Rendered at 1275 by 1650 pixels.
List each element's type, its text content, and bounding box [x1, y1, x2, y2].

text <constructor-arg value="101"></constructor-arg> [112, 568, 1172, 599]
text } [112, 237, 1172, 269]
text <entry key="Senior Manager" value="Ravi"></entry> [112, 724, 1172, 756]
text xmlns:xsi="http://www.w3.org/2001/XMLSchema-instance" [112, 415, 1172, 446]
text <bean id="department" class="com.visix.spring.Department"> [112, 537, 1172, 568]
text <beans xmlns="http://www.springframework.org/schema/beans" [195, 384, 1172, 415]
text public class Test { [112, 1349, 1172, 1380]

» **What the task requires**: Would you write out all of the data exactly as given?

» **Output for this exercise**:
Rendered at 1275 by 1650 pixels.
List each element's type, its text content, and bounding box [x1, y1, x2, y2].

text <constructor-arg value="101"></constructor-arg> [112, 568, 1172, 599]
text } [112, 237, 1172, 269]
text <entry key="Senior Manager" value="Ravi"></entry> [112, 724, 1172, 756]
text xmlns:xsi="http://www.w3.org/2001/XMLSchema-instance" [112, 415, 1172, 446]
text <bean id="department" class="com.visix.spring.Department"> [112, 537, 1172, 568]
text <beans xmlns="http://www.springframework.org/schema/beans" [195, 384, 1172, 415]
text public class Test { [112, 1349, 1172, 1380]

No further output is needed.